BEGIN Material provided
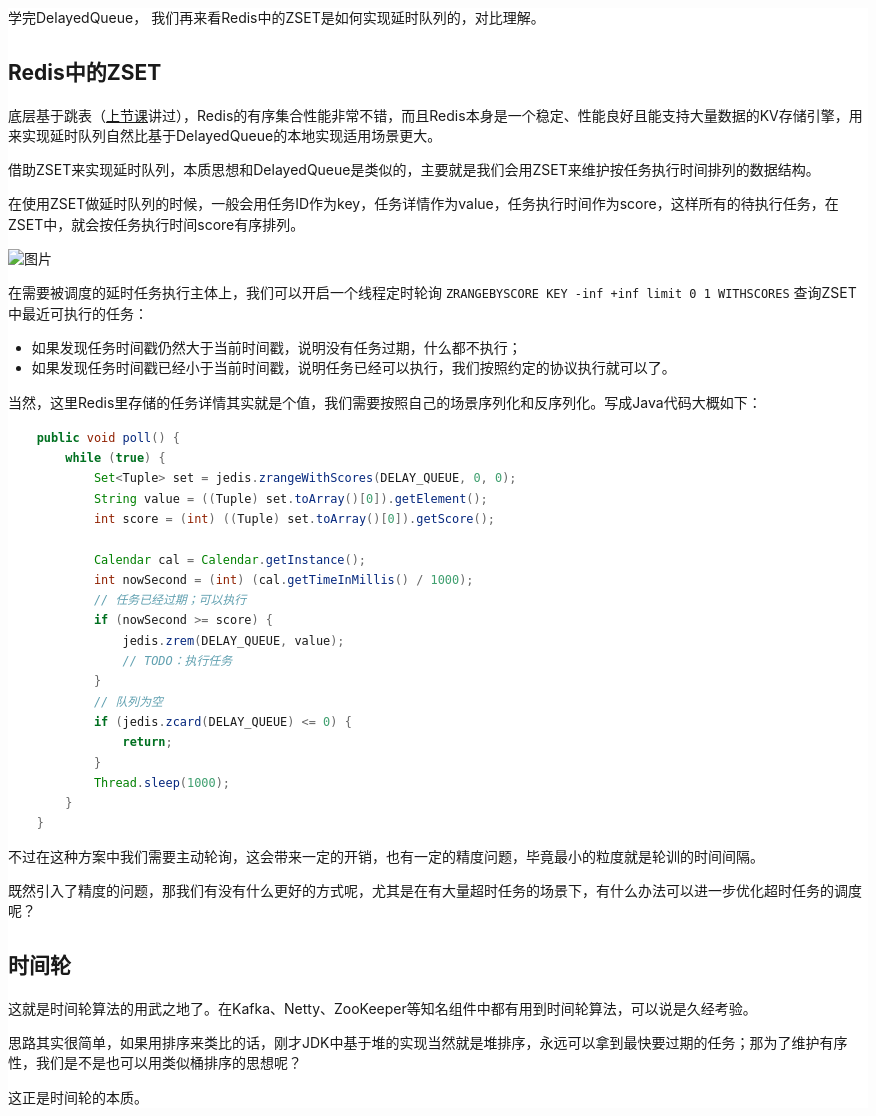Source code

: 学完DelayedQueue， 我们再来看Redis中的ZSET是如何实现延时队列的，对比理解。

## Redis中的ZSET

底层基于跳表（[上节课](https://time.geekbang.org/column/article/491979)讲过），Redis的有序集合性能非常不错，而且Redis本身是一个稳定、性能良好且能支持大量数据的KV存储引擎，用来实现延时队列自然比基于DelayedQueue的本地实现适用场景更大。

借助ZSET来实现延时队列，本质思想和DelayedQueue是类似的，主要就是我们会用ZSET来维护按任务执行时间排列的数据结构。

在使用ZSET做延时队列的时候，一般会用任务ID作为key，任务详情作为value，任务执行时间作为score，这样所有的待执行任务，在ZSET中，就会按任务执行时间score有序排列。

![图片](https://static001.geekbang.org/resource/image/c8/8e/c879d96c657a503fa540756b396ff58e.jpg?wh=1920x1145)

在需要被调度的延时任务执行主体上，我们可以开启一个线程定时轮询 `ZRANGEBYSCORE KEY -inf +inf limit 0 1 WITHSCORES` 查询ZSET中最近可执行的任务：

*   如果发现任务时间戳仍然大于当前时间戳，说明没有任务过期，什么都不执行；
*   如果发现任务时间戳已经小于当前时间戳，说明任务已经可以执行，我们按照约定的协议执行就可以了。

当然，这里Redis里存储的任务详情其实就是个值，我们需要按照自己的场景序列化和反序列化。写成Java代码大概如下：

```java
    public void poll() {
        while (true) {
            Set<Tuple> set = jedis.zrangeWithScores(DELAY_QUEUE, 0, 0);
            String value = ((Tuple) set.toArray()[0]).getElement();
            int score = (int) ((Tuple) set.toArray()[0]).getScore();
            
            Calendar cal = Calendar.getInstance();
            int nowSecond = (int) (cal.getTimeInMillis() / 1000);
            // 任务已经过期；可以执行
            if (nowSecond >= score) {
                jedis.zrem(DELAY_QUEUE, value);
                // TODO：执行任务
            }
            // 队列为空
            if (jedis.zcard(DELAY_QUEUE) <= 0) {
                return;
            }
            Thread.sleep(1000);
        }
    }

```

不过在这种方案中我们需要主动轮询，这会带来一定的开销，也有一定的精度问题，毕竟最小的粒度就是轮训的时间间隔。

既然引入了精度的问题，那我们有没有什么更好的方式呢，尤其是在有大量超时任务的场景下，有什么办法可以进一步优化超时任务的调度呢？

## 时间轮

这就是时间轮算法的用武之地了。在Kafka、Netty、ZooKeeper等知名组件中都有用到时间轮算法，可以说是久经考验。

思路其实很简单，如果用排序来类比的话，刚才JDK中基于堆的实现当然就是堆排序，永远可以拿到最快要过期的任务；那为了维护有序性，我们是不是也可以用类似桶排序的思想呢？

这正是时间轮的本质。
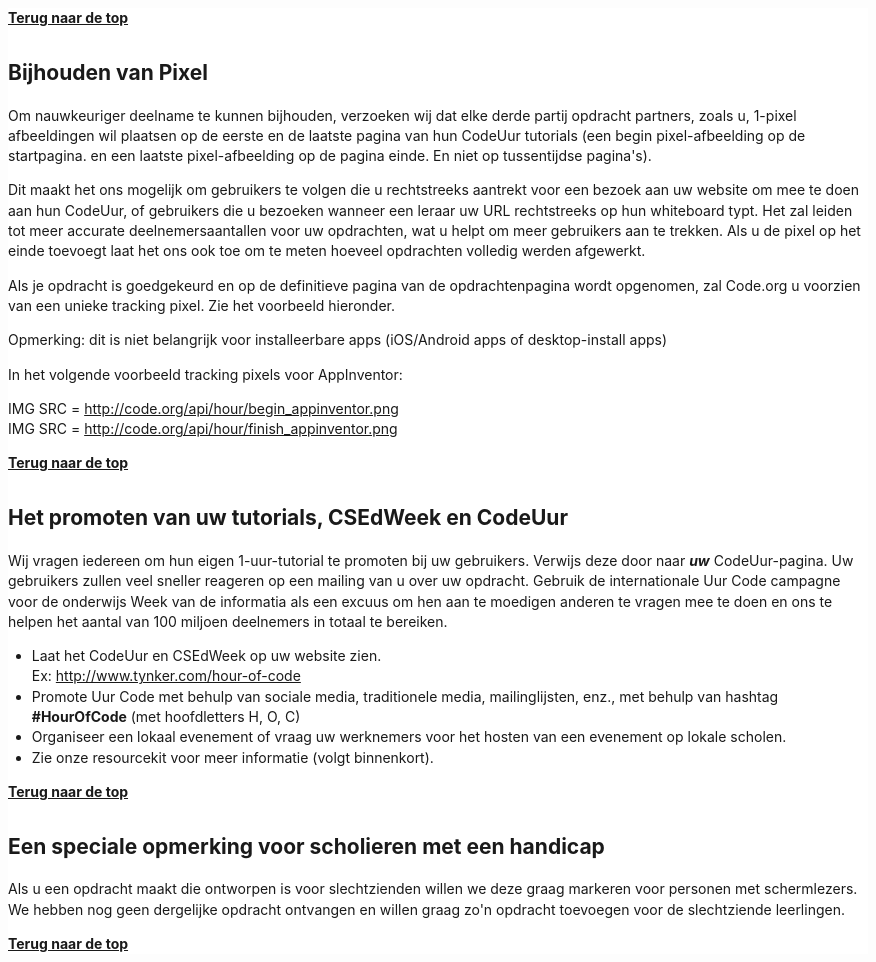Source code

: [**Terug naar de top**](#top)

<a id="pixel"></a>

## Bijhouden van Pixel

Om nauwkeuriger deelname te kunnen bijhouden, verzoeken wij dat elke derde partij opdracht partners, zoals u, 1-pixel afbeeldingen wil plaatsen op de eerste en de laatste pagina van hun CodeUur tutorials (een begin pixel-afbeelding op de startpagina. en een laatste pixel-afbeelding op de pagina einde. En niet op tussentijdse pagina's).

Dit maakt het ons mogelijk om gebruikers te volgen die u rechtstreeks aantrekt voor een bezoek aan uw website om mee te doen aan hun CodeUur, of gebruikers die u bezoeken wanneer een leraar uw URL rechtstreeks op hun whiteboard typt. Het zal leiden tot meer accurate deelnemersaantallen voor uw opdrachten, wat u helpt om meer gebruikers aan te trekken. Als u de pixel op het einde toevoegt laat het ons ook toe om te meten hoeveel opdrachten volledig werden afgewerkt.

Als je opdracht is goedgekeurd en op de definitieve pagina van de opdrachtenpagina wordt opgenomen, zal Code.org u voorzien van een unieke tracking pixel. Zie het voorbeeld hieronder.

Opmerking: dit is niet belangrijk voor installeerbare apps (iOS/Android apps of desktop-install apps)

In het volgende voorbeeld tracking pixels voor AppInventor:

IMG SRC = <http://code.org/api/hour/begin_appinventor.png>   
IMG SRC = <http://code.org/api/hour/finish_appinventor.png>

[**Terug naar de top**](#top)

<a id="promote"></a>

## Het promoten van uw tutorials, CSEdWeek en CodeUur

Wij vragen iedereen om hun eigen 1-uur-tutorial te promoten bij uw gebruikers. Verwijs deze door naar ***uw*** CodeUur-pagina. Uw gebruikers zullen veel sneller reageren op een mailing van u over uw opdracht. Gebruik de internationale Uur Code campagne voor de onderwijs Week van de informatia als een excuus om hen aan te moedigen anderen te vragen mee te doen en ons te helpen het aantal van 100 miljoen deelnemers in totaal te bereiken.

  * Laat het CodeUur en CSEdWeek op uw website zien.   
    Ex: <http://www.tynker.com/hour-of-code>
  * Promote Uur Code met behulp van sociale media, traditionele media, mailinglijsten, enz., met behulp van hashtag **#HourOfCode** (met hoofdletters H, O, C)
  * Organiseer een lokaal evenement of vraag uw werknemers voor het hosten van een evenement op lokale scholen.
  * Zie onze resourcekit voor meer informatie (volgt binnenkort).

[**Terug naar de top**](#top)

<a id="disabilities"></a>

## Een speciale opmerking voor scholieren met een handicap

Als u een opdracht maakt die ontworpen is voor slechtzienden willen we deze graag markeren voor personen met schermlezers. We hebben nog geen dergelijke opdracht ontvangen en willen graag zo'n opdracht toevoegen voor de slechtziende leerlingen.

[**Terug naar de top**](#top)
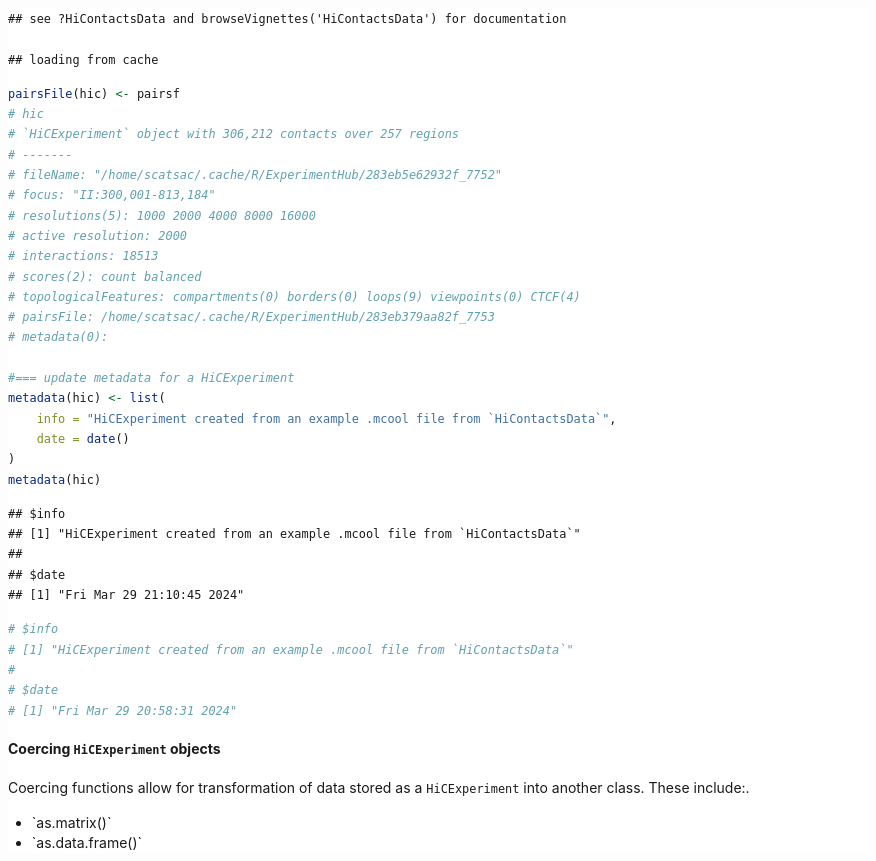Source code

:     ## see ?HiContactsData and browseVignettes('HiContactsData') for documentation

    ## loading from cache

``` r
pairsFile(hic) <- pairsf
# hic
# `HiCExperiment` object with 306,212 contacts over 257 regions 
# -------
# fileName: "/home/scatsac/.cache/R/ExperimentHub/283eb5e62932f_7752" 
# focus: "II:300,001-813,184" 
# resolutions(5): 1000 2000 4000 8000 16000
# active resolution: 2000 
# interactions: 18513 
# scores(2): count balanced 
# topologicalFeatures: compartments(0) borders(0) loops(9) viewpoints(0) CTCF(4) 
# pairsFile: /home/scatsac/.cache/R/ExperimentHub/283eb379aa82f_7753 
# metadata(0):

#=== update metadata for a HiCExperiment
metadata(hic) <- list(
    info = "HiCExperiment created from an example .mcool file from `HiContactsData`", 
    date = date()
)
metadata(hic)
```

    ## $info
    ## [1] "HiCExperiment created from an example .mcool file from `HiContactsData`"
    ## 
    ## $date
    ## [1] "Fri Mar 29 21:10:45 2024"

``` r
# $info
# [1] "HiCExperiment created from an example .mcool file from `HiContactsData`"
# 
# $date
# [1] "Fri Mar 29 20:58:31 2024"
```

#### Coercing `HiCExperiment` objects

Coercing functions allow for transformation of data stored as a
`HiCExperiment` into another class. These include:.<br>
<ul>
<li>
`as.matrix()`
</li>
<li>
`as.data.frame()`
</li>
</ul>
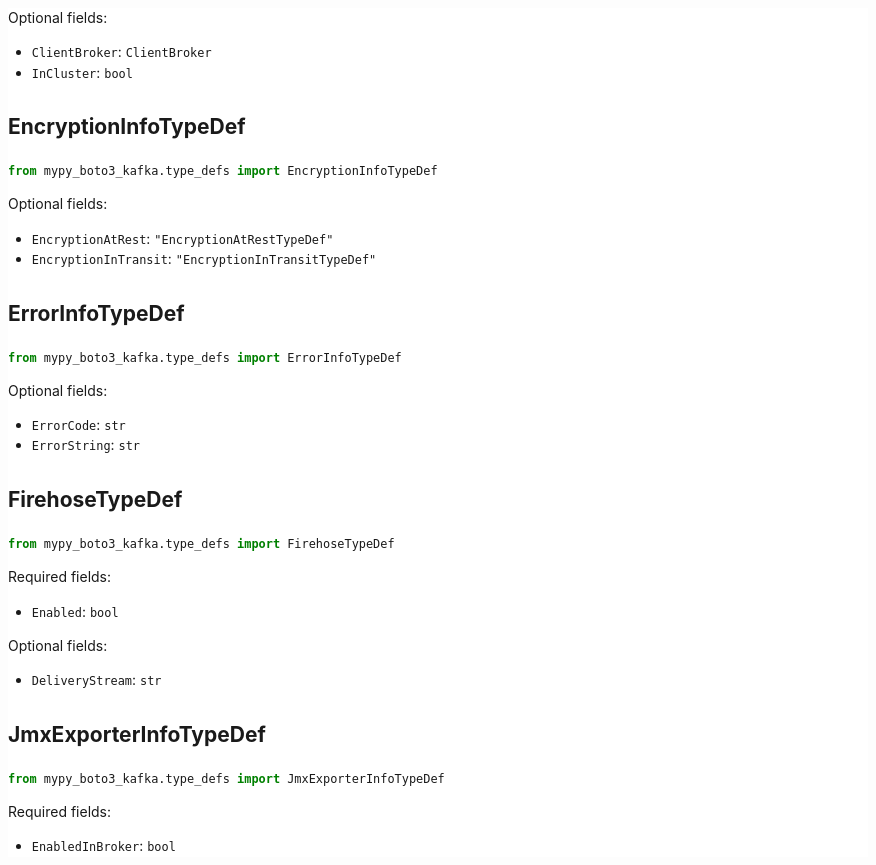 


Optional fields:
- `ClientBroker`: `ClientBroker`
- `InCluster`: `bool`


## EncryptionInfoTypeDef

```python
from mypy_boto3_kafka.type_defs import EncryptionInfoTypeDef
```




Optional fields:
- `EncryptionAtRest`: `"EncryptionAtRestTypeDef"`
- `EncryptionInTransit`: `"EncryptionInTransitTypeDef"`


## ErrorInfoTypeDef

```python
from mypy_boto3_kafka.type_defs import ErrorInfoTypeDef
```




Optional fields:
- `ErrorCode`: `str`
- `ErrorString`: `str`


## FirehoseTypeDef

```python
from mypy_boto3_kafka.type_defs import FirehoseTypeDef
```


Required fields:
- `Enabled`: `bool`



Optional fields:
- `DeliveryStream`: `str`


## JmxExporterInfoTypeDef

```python
from mypy_boto3_kafka.type_defs import JmxExporterInfoTypeDef
```


Required fields:
- `EnabledInBroker`: `bool`

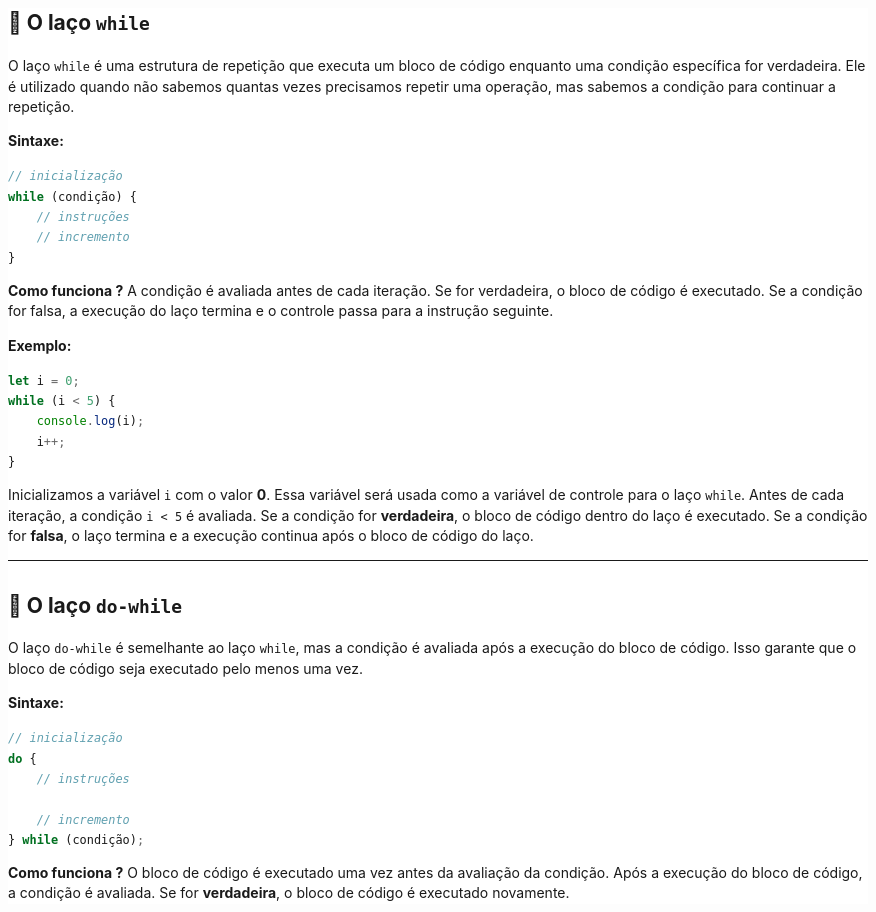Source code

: 
## 🔵 O laço `while`
O laço `while` é uma estrutura de repetição que executa um bloco de código enquanto uma condição específica for verdadeira. Ele é utilizado quando não sabemos quantas vezes precisamos repetir uma operação, mas sabemos a condição para continuar a repetição.

**Sintaxe:**
```js
// inicialização
while (condição) {
    // instruções
    // incremento
}
```

**Como funciona ?**
A condição é avaliada antes de cada iteração. Se for verdadeira, o bloco de código é executado. Se a condição for falsa, a execução do laço termina e o controle passa para a instrução seguinte.


**Exemplo:**
```js
let i = 0;
while (i < 5) {
    console.log(i);
    i++;
}
```

Inicializamos a variável `i` com o valor **0**. Essa variável será usada como a variável de controle para o laço `while`.
Antes de cada iteração, a condição `i < 5` é avaliada. Se a condição for **verdadeira**, o bloco de código dentro do laço é executado. Se a condição for **falsa**, o laço termina e a execução continua após o bloco de código do laço.

---

##  🔵 O laço `do-while`
O laço `do-while` é semelhante ao laço `while`, mas a condição é avaliada após a execução do bloco de código. Isso garante que o bloco de código seja executado pelo menos uma vez.

**Sintaxe:**
```js
// inicialização
do {
    // instruções

    // incremento
} while (condição);
```

**Como funciona ?**
O bloco de código é executado uma vez antes da avaliação da condição.  Após a execução do bloco de código, a condição é avaliada. Se for **verdadeira**, o bloco de código é executado novamente.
END Material provided
(What is being asked)
Provide the lines again, unchanged, from where the data above begins through the line containing "底层基于跳表（[上节课](h", both ends included, omitting pictures and adding nothing.

(Result)
Source code

: 学完DelayedQueue， 我们再来看Redis中的ZSET是如何实现延时队列的，对比理解。

## Redis中的ZSET

底层基于跳表（[上节课](https://time.geekbang.org/column/article/491979)讲过），Redis的有序集合性能非常不错，而且Redis本身是一个稳定、性能良好且能支持大量数据的KV存储引擎，用来实现延时队列自然比基于DelayedQueue的本地实现适用场景更大。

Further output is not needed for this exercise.